* Page extract:
= Beginning of Section =

Personal information
- Full name: James Smith
- Date of birth: 4 January 1877
- Place of birth: Melbourne, Victoria
- Date of death: 18 August 1948 (aged 71)
- Place of death: West Melbourne, Victoria
- Original team(s): West Melbourne
- Height: 178 cm (5 ft 10 in)
- Weight: 76 kg (168 lb)

Playing career^{1}
- Years: Club / Games (Goals)
- 1894–1898: West Melbourne
- 1899–1906, 1908–1909: St Kilda / 130 (22)
- 1911: Ballarat
- 1912: Brighton (VFA) / 018 0(6)
- 1913: Melbourne City (VFA) / 012 0(0)

Coaching career
- Years: Club / Games (W–L–D)
- 1909, 1915, 1918: St Kilda / 49 (16–33–0)

Umpiring career
- Years: League / Role / Games
- 1907–8; 1910 1907: VFL VFL / Field Boundary / 33 2
- ^{1} Playing statistics correct to the end of 1913.

= Jimmy Smith (Australian footballer) =

Australian rules footballer and coach

James Smith (4 January 1877 – 18 August 1948) was an Australian rules footballer who played with and coached St Kilda in the VFL during the early 1900s.

==Personal life==
The son of George Smith and Ellen Smith (1849–1896), née O'Neil, James Smith was born in Melbourne on 4 January 1877. He was the youngest of their three sons and was known by the name “Jimmy” or “Jim”.

In early 1894, Smith married Mary Hayes (1874–1945) and they had five children together – Mary Kathleen (1894–1979), Ruby Myrtle (1895–1967), Margaret Smith (1898–1904), Ellen (1899–1966) and James Michael (1905–1911).

= End of Section =

* Record extracts:
= Beginning of Section =

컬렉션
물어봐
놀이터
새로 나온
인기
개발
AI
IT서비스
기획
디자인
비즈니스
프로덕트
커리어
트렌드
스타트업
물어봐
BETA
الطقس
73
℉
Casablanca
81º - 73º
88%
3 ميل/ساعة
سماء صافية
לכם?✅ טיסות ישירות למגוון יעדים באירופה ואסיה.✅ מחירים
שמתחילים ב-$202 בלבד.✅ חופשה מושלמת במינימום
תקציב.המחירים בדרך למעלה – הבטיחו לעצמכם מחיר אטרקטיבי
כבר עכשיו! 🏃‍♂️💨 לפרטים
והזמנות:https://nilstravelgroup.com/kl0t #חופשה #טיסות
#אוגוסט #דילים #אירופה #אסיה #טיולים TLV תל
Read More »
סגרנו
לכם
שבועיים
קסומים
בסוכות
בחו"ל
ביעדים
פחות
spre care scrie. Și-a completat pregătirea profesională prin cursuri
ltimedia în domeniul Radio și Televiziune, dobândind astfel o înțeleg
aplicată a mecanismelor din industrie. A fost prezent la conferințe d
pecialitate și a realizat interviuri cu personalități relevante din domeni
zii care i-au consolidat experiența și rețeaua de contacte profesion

= End of Section =
= Beginning of Section =

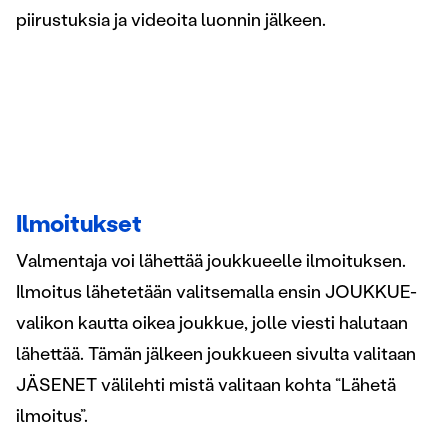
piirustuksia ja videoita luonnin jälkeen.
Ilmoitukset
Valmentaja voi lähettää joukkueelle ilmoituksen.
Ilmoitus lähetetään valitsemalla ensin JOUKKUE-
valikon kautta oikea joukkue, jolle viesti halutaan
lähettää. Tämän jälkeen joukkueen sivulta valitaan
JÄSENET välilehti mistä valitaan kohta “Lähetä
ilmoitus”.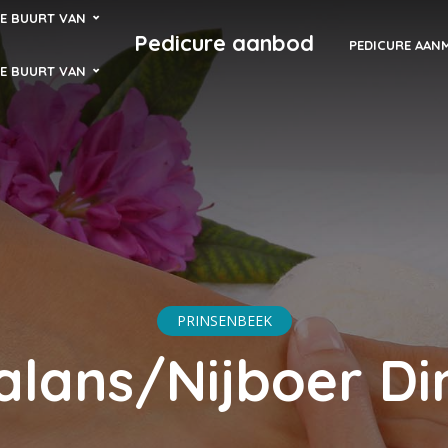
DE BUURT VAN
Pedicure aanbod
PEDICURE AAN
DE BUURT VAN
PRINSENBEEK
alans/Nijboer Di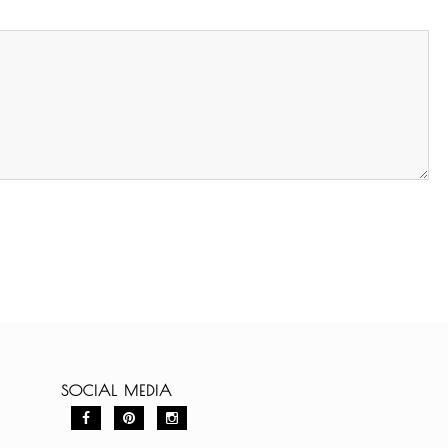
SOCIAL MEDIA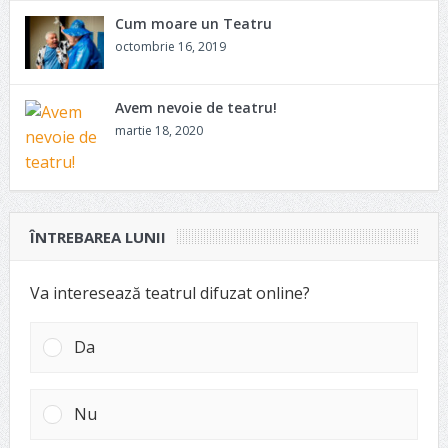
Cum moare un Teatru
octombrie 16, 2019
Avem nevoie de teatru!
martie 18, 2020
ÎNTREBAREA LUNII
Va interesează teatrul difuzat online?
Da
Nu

= End of Section =

* Task list:
(1) Render this sentence from the Jimmy Smith biography into Spanish: "He was the youngest of their three sons and was known by the name “Jimmy” or “Jim”."
(2) Continue the Jimmy Smith biography, starting after its final sentence.

* Results for the exercise:
(1) Era el menor de sus tres hijos varones y se le conocía por el nombre de «Jimmy» o «Jim».

(2)
==Football career==
Smith’s football career commenced in 1894 at age 17 with his inclusion in the West Melbourne team and he played with them for several years before moving to St Kilda.

Smith was St Kilda's ruckman for ten seasons, beginning in 1899. After his first year at St Kilda, Smith applied for a permit to return to West Melbourne but his application was refused. He continued with St Kilda and captained the club for the first time in 1901 and was also captain in 1903, 1904 and 1906. In 1900 and 1901 he represented Victoria at interstate football.

When he took the field for St Kilda in Round three of the 1905 season against Collingwood at Junction Oval Smith became the first St Kilda player to make 100 VFL appearances.

Smith spent the 1907 season as an umpire and although he returned to St Kilda in early 1908 he only played in the first two more rounds before returning to umpiring. In 1909 Smith was appointed as coach of St Kilda and he played his final game for them in Round 5 of that season. He again returning to the umpire ranks for the 1910 season.

As a VFL player, he never got to contest finals football, with St Kilda winning only 19 of the 130 games that he played in. He did however steer the club to the finals as coach in 1918.

In 1911 Smith was appointed as captain and coach of Ballarat and then in 1912 he was appointed as playing coach of Brighton in the Victorian Football Association (VFA).

In 1913, Smith captained and coached the Melbourne City Football Club in the Victorian Football Association.

In 1914, Smith devoted his time to a project to establish a World Tour for Australian Rules Football but this endeavour ultimately had to be abandoned with the commencement of World War I.

In 1915 Smith was re-appointed as coach of St Kilda, a post he resumed in 1918 after St Kilda’s two-year break from competition ended.

==Other sports==
Smith was a noted boxer in his youth, and in later years had some success as a boxing trainer.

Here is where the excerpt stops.